What will the Harvest be?

The cycle of life goes on. They’ve just ploughed the fields and planted the seed behind our backgarden, and now await this year’s growth and coming harvest. I can’t help but wonder what the harvest will look like that comes out of the seed planting during these dark and confining times. Will Nature’s voice be heard? Will lessons be learnt and be built into a future beyond this frightening and challenging time? I sincerely hope so.

Overly Exuberant

Another shot of our visit to Scotney Castle. Loved this scene of the old castle. 

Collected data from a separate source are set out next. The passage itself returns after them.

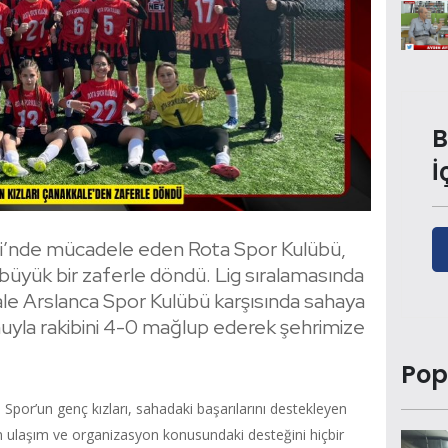
B
İ
igi’nde mücadele eden Rota Spor Kulübü,
yük bir zaferle döndü. Lig sıralamasında
ale Arslanca Spor Kulübü karşısında sahaya
unuyla rakibini 4-0 mağlup ederek şehrimize
Pop
por’un genç kızları, sahadaki başarılarını destekleyen
ün ulaşım ve organizasyon konusundaki desteğini hiçbir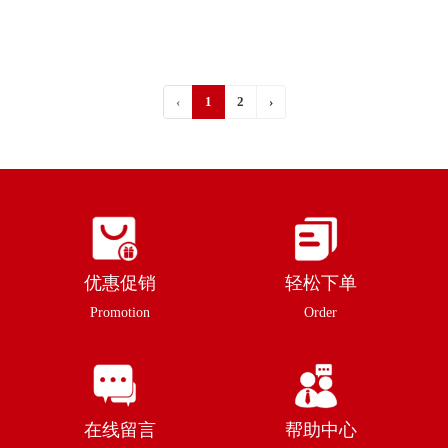
‹
1
2
›
优惠促销
轻松下单
Promotion
Order
在线留言
帮助中心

This morning I was in the presence of what I can only describe as an overly exuberant person. Being more on the introverted side of things, encounters like these test my patience. I can’t join in because of my sense of incongruence, and a deadened response to it is just plain bad manners. So I find myself, at times, in these rather uncomfortable and in-between places. Fortunately, over the years, I’ve mastered a subtle and measured form of enthusiasm, which I reserve specifically for these encounters. I applied it in this case and it served me well.

From my Sketchbook

In the English landscape, you often see a single, sizable and old tree standing in a flat and expansive landscape. Although it has the look of loneliness about it, it’s locational rootedness is a positive affirmation of its presence and its right to be there. It makes no apologies for its presence.

Whenever I see such a tree, it affirms in me “my right to be here”  and I live and move through this beautiful world without any apology for my presence.

Daffodils

Yesterday, in the soft rain, I walked over to where we park our car. The sky and everything else seemed so grey – all a bit depressing. Then I saw them, pressed up against the trunk of a tree, a glorious clump of Daffodils. As I looked at them I was ushered into my day with a new sense of joy and vigour, and my mind turned to one of my favourite poets:

I wandered lonely as a cloud
That floats on high o’er vales and hills,
When all at once I saw a crowd,
A host, of golden daffodils;

 

From my Sketchbook

This scene of a section of the village a little way from ours, is one I pass regularly on my morning walks. Today, I decided to quickly sketch it. Not much sign of Spring yet, just one tree in full blossom.

Ruins

There’s something wonderful about ruins. They speak of age, memory and past lives, and stand as a living protest against time’s destruction. There’s a dignity about them, even in their decaying and worn-out appearance.

These ruins are part of the old Scotney Castle in Kent. Loved our visit there. Took this shot with my iPhone.